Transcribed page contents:

+--

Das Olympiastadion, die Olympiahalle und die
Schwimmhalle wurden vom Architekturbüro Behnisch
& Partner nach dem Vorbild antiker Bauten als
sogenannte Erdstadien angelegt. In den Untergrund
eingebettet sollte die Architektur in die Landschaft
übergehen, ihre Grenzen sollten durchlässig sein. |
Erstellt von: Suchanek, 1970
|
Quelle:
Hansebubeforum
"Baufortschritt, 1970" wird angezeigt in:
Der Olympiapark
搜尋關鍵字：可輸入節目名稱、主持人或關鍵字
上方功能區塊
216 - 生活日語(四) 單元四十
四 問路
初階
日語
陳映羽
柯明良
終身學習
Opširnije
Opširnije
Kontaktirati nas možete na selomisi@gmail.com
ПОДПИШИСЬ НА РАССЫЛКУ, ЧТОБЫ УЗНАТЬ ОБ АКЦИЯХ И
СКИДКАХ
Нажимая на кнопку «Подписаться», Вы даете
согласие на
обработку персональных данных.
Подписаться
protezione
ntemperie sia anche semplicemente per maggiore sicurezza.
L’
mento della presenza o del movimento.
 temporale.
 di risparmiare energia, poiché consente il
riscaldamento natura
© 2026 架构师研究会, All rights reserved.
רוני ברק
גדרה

+--

→ Request
Reading through the records above, report each line in which the string "Подписаться" is found.

→ Response
Нажимая на кнопку «Подписаться», Вы даете
Подписаться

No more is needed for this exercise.